James can store 8 GB of music on his phone. If a 3-min digital song requires 3.5 MB of storage space, what are the domain and range for the relationship between memory used and number of songs that are each 3 min in length?
8 GB = 8,000 MB.
8,000MB/(3.5MB/song) = 2285 Songs that can be stored in memory.
To find the domain and range for the relationship between memory used and the number of songs that are each 3 minutes in length, we need to consider the storage capacity of James' phone and the amount of memory each song requires.
Let's start with the domain. The domain represents the set of all possible inputs or values that the independent variable (number of songs) can take.
In this case, the number of songs can be any positive whole number since it doesn't make sense to have a fraction or negative number of songs. So, the domain is all positive integers: {1, 2, 3, 4, ...}.
Next, let's determine the range. The range represents the set of all possible outputs or values that the dependent variable (memory used) can take.

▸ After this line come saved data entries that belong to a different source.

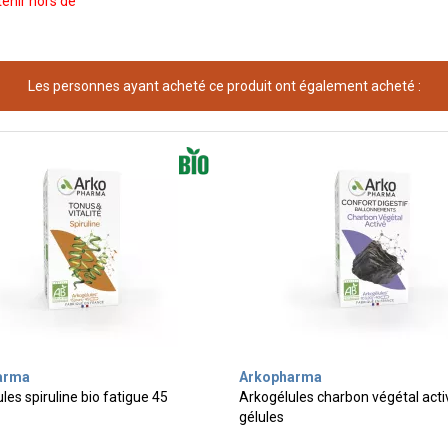
enir hors de
Les personnes ayant acheté ce produit ont également acheté :
arma
Arkopharma
les spiruline bio fatigue 45
Arkogélules charbon végétal acti
gélules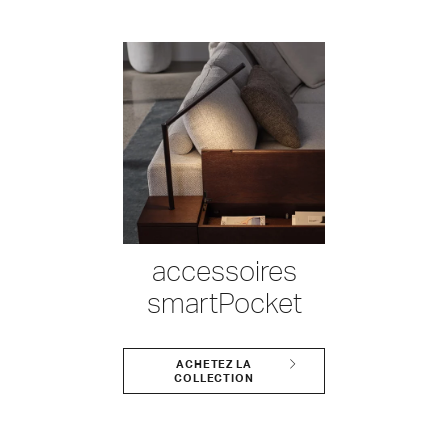
accessoires
smartPocket
ACHETEZ LA
COLLECTION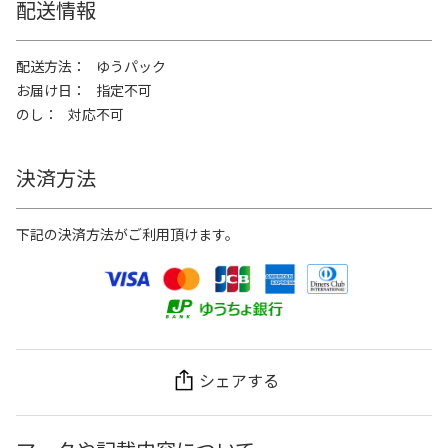
配送情報
配送方法
ゆうパック
お届け日
指定不可
のし
対応不可
決済方法
下記の決済方法がご利用頂けます。
シェアする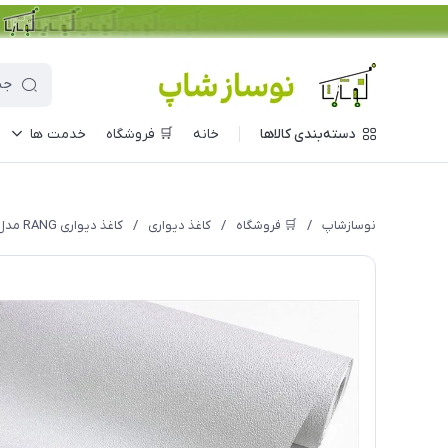
دسته‌بندی کالاها
خانه
🛒 فروشگاه
خدمت ها
نوسازشاپ
/
🛒 فروشگاه
/
کاغذ دیواری
/
کاغذ دیواری RANG مدل 1162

A 3-minute digital song requires 3.5 MB of storage space. To find the range, we need to consider how many songs can fit within James' 8 GB (or 8000 MB) storage capacity. We can calculate this by dividing the total storage capacity by the memory required for each song:
8000 MB ÷ 3.5 MB/song ≈ 2285.71 songs
Since we can't have a fractional number of songs, the maximum number of songs that can fit in James' phone would be 2285 songs.
Therefore, the range would be all whole numbers from 1 to 2285: {1, 2, 3, ..., 2285}.
So, the domain is {1, 2, 3, 4, ...} and the range is {1, 2, 3, ..., 2285}.